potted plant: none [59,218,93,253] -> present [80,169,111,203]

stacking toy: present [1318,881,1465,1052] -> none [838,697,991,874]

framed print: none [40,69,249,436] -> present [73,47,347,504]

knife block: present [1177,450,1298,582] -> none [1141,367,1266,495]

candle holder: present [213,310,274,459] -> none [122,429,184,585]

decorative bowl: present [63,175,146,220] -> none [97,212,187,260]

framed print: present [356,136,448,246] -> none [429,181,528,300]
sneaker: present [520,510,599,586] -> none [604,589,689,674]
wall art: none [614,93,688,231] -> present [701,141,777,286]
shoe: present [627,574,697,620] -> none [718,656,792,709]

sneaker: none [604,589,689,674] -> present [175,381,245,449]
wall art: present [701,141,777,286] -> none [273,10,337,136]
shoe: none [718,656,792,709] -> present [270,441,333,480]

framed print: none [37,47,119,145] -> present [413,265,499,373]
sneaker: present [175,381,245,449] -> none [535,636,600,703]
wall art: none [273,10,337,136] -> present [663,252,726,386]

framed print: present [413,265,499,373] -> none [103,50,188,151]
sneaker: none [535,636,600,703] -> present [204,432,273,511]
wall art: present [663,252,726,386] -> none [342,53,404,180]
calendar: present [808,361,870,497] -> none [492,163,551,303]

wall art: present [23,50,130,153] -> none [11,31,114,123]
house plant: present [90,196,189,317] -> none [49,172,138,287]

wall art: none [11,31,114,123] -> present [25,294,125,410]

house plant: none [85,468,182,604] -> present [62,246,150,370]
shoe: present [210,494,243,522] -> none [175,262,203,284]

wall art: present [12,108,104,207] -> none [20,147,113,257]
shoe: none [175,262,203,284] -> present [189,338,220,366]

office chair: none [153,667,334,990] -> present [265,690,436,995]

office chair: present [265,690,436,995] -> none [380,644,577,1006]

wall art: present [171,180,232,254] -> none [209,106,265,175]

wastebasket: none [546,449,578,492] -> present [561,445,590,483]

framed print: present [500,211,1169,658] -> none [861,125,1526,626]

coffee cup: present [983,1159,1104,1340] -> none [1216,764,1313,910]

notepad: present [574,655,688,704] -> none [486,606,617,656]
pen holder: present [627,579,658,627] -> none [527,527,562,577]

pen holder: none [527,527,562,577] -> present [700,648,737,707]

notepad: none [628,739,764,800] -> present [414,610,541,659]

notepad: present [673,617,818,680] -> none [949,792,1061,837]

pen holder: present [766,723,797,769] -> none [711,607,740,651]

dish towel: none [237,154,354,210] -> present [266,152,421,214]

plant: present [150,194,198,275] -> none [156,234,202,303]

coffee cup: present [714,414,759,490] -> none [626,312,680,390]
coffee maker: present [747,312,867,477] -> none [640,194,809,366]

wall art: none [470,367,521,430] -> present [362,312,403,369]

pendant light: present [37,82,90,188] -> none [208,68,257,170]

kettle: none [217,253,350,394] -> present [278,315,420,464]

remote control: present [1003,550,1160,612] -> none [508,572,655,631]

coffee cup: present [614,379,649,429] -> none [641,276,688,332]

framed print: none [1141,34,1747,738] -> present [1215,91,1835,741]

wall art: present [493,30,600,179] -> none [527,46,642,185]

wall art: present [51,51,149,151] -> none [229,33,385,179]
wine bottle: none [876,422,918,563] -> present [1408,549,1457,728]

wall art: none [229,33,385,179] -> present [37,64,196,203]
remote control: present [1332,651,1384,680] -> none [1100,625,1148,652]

> **Work request**
Every line of the listing above is to be repeated exactly as written.

> **Task result**
potted plant: none [59,218,93,253] -> present [80,169,111,203]

stacking toy: present [1318,881,1465,1052] -> none [838,697,991,874]

framed print: none [40,69,249,436] -> present [73,47,347,504]

knife block: present [1177,450,1298,582] -> none [1141,367,1266,495]

candle holder: present [213,310,274,459] -> none [122,429,184,585]

decorative bowl: present [63,175,146,220] -> none [97,212,187,260]

framed print: present [356,136,448,246] -> none [429,181,528,300]
sneaker: present [520,510,599,586] -> none [604,589,689,674]
wall art: none [614,93,688,231] -> present [701,141,777,286]
shoe: present [627,574,697,620] -> none [718,656,792,709]

sneaker: none [604,589,689,674] -> present [175,381,245,449]
wall art: present [701,141,777,286] -> none [273,10,337,136]
shoe: none [718,656,792,709] -> present [270,441,333,480]

framed print: none [37,47,119,145] -> present [413,265,499,373]
sneaker: present [175,381,245,449] -> none [535,636,600,703]
wall art: none [273,10,337,136] -> present [663,252,726,386]

framed print: present [413,265,499,373] -> none [103,50,188,151]
sneaker: none [535,636,600,703] -> present [204,432,273,511]
wall art: present [663,252,726,386] -> none [342,53,404,180]
calendar: present [808,361,870,497] -> none [492,163,551,303]

wall art: present [23,50,130,153] -> none [11,31,114,123]
house plant: present [90,196,189,317] -> none [49,172,138,287]

wall art: none [11,31,114,123] -> present [25,294,125,410]

house plant: none [85,468,182,604] -> present [62,246,150,370]
shoe: present [210,494,243,522] -> none [175,262,203,284]

wall art: present [12,108,104,207] -> none [20,147,113,257]
shoe: none [175,262,203,284] -> present [189,338,220,366]

office chair: none [153,667,334,990] -> present [265,690,436,995]

office chair: present [265,690,436,995] -> none [380,644,577,1006]

wall art: present [171,180,232,254] -> none [209,106,265,175]

wastebasket: none [546,449,578,492] -> present [561,445,590,483]

framed print: present [500,211,1169,658] -> none [861,125,1526,626]

coffee cup: present [983,1159,1104,1340] -> none [1216,764,1313,910]

notepad: present [574,655,688,704] -> none [486,606,617,656]
pen holder: present [627,579,658,627] -> none [527,527,562,577]

pen holder: none [527,527,562,577] -> present [700,648,737,707]

notepad: none [628,739,764,800] -> present [414,610,541,659]

notepad: present [673,617,818,680] -> none [949,792,1061,837]

pen holder: present [766,723,797,769] -> none [711,607,740,651]

dish towel: none [237,154,354,210] -> present [266,152,421,214]

plant: present [150,194,198,275] -> none [156,234,202,303]

coffee cup: present [714,414,759,490] -> none [626,312,680,390]
coffee maker: present [747,312,867,477] -> none [640,194,809,366]

wall art: none [470,367,521,430] -> present [362,312,403,369]

pendant light: present [37,82,90,188] -> none [208,68,257,170]

kettle: none [217,253,350,394] -> present [278,315,420,464]

remote control: present [1003,550,1160,612] -> none [508,572,655,631]

coffee cup: present [614,379,649,429] -> none [641,276,688,332]

framed print: none [1141,34,1747,738] -> present [1215,91,1835,741]

wall art: present [493,30,600,179] -> none [527,46,642,185]

wall art: present [51,51,149,151] -> none [229,33,385,179]
wine bottle: none [876,422,918,563] -> present [1408,549,1457,728]

wall art: none [229,33,385,179] -> present [37,64,196,203]
remote control: present [1332,651,1384,680] -> none [1100,625,1148,652]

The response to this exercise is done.